• **PASSAGE**:

Second only to the Bela Lugosi version of Dracula (1931) in setting the image of Dracula in contemporary popular culture was the first of the Hammer Films Dracula movies starring Christopher Lee. Originally released as Dracula (1958), it subsequently was released in the United States as The Horror of Dracula, the title commonly used to distinguish it not only from the other Dracula movies, but from the host of Christopher Lee Dracula/vampire films. The movement of Hammer Films into the horror market has become one of the most famous stories in motion picture history. The Horror of Dracula came on the heels of the company’s success with a new version of Frankenstein, and utilized the following team: Christopher Lee as Dracula; Peter Cushing as Abraham Van Helsing; and Terence Fisher and Jimmy Sangster as director and screenwriter, respectively.

While having the 1931 Universal Pictures production as a persistent reference point, The Horror of Dracula attempted to reinterpret the story and return to the Bram Stoker novel for inspiration (though it deviated from both the novel and the previous movie in important ways). The story opened with Jonathan Harker (John Van Eyssen) coming to Castle Dracula not as a real estate agent, but as Dracula’s new librarian. Here, prior to Dracula’s appearance, he encountered a young woman dressed in nightclothes. It soon was revealed that he was an undercover agent and had, in fact, come to Castle Dracula as Van Helsing’s assistant to kill Dracula. Harker was attacked and bitten by the woman (Valerie Gaunt), whom he in turn killed. But in the process he became a vampire himself. (The Horror of Dracula popularized the assumption that a single bite by a vampire was all that was necessary for one to become a vampire—an opinion not proposed in Stoker’s novel.) In this movie, Dracula escaped before Van Helsing arrived at Castle Dracula to check on his co-conspirator. Discovering that Harker had been compromised, Van Helsing was forced to stake him, and he returned to England to begin a one-on-one confrontation with Dracula, which was the true subject of the film.

Dracula beat Van Helsing to England, where a new configuration of Stoker’s familiar characters had been created. Gone were Dr. John Seward, R. N. Renfield, and Quincey P. Morris. Arthur Holmwood (Michael Gough) emerged as the dominant male. Rather than a suitor of Lucy Westenra (Carol Marsh), however, he was married to Mina Murray (Melissa Stribling), and Lucy was recast as his sister (and Harker’s fiance). Lucy also was the primary object of Dracula’s interest, he having taken her picture from Harker before leaving the castle. Van Helsing discovered that Lucy already had been bitten and was vampirizing others, so he took the lead in killing her. An angry Dracula then attacked Mina.

• **DATA RECORDS**:
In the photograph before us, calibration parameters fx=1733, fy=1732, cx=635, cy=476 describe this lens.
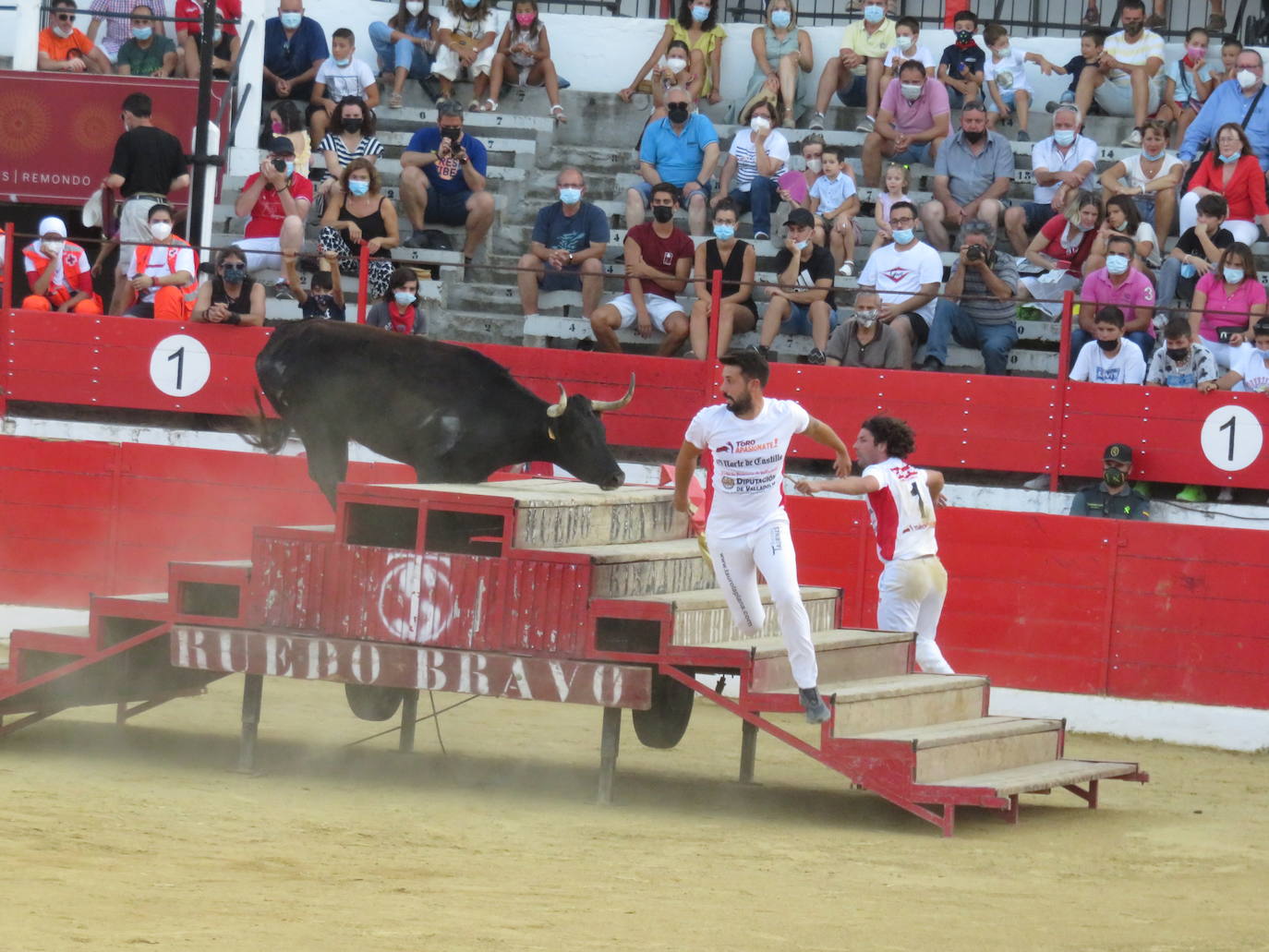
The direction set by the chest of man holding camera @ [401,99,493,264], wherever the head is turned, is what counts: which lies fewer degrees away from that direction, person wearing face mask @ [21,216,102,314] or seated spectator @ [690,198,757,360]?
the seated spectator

==

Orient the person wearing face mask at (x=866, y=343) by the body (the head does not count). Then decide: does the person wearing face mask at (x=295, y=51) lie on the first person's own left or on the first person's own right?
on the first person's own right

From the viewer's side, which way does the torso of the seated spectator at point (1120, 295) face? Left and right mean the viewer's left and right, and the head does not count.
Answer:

• **TASK INSTRUCTIONS**:
1) Translate this sentence from the passage on the Hammer Films Dracula into Spanish: "An angry Dracula then attacked Mina."
2) Find each line of the records that contains the string "mask" and copy those lines. Case counts.
The text and the records were drawn from unrelated sources.

• **EXERCISE RESPONSES**:
1) Un Drácula enfurecido atacó entonces a Mina.

2)
The direction set by the chest of man holding camera @ [401,99,493,264], wherever the head is turned, is what counts: which lies fewer degrees away from that direction, person wearing face mask @ [21,216,102,314] or seated spectator @ [690,198,757,360]?
Orient the person wearing face mask at (x=866, y=343) by the body (the head does not count). Then decide: does the person wearing face mask at (x=295, y=51) lie on the first person's own left or on the first person's own right?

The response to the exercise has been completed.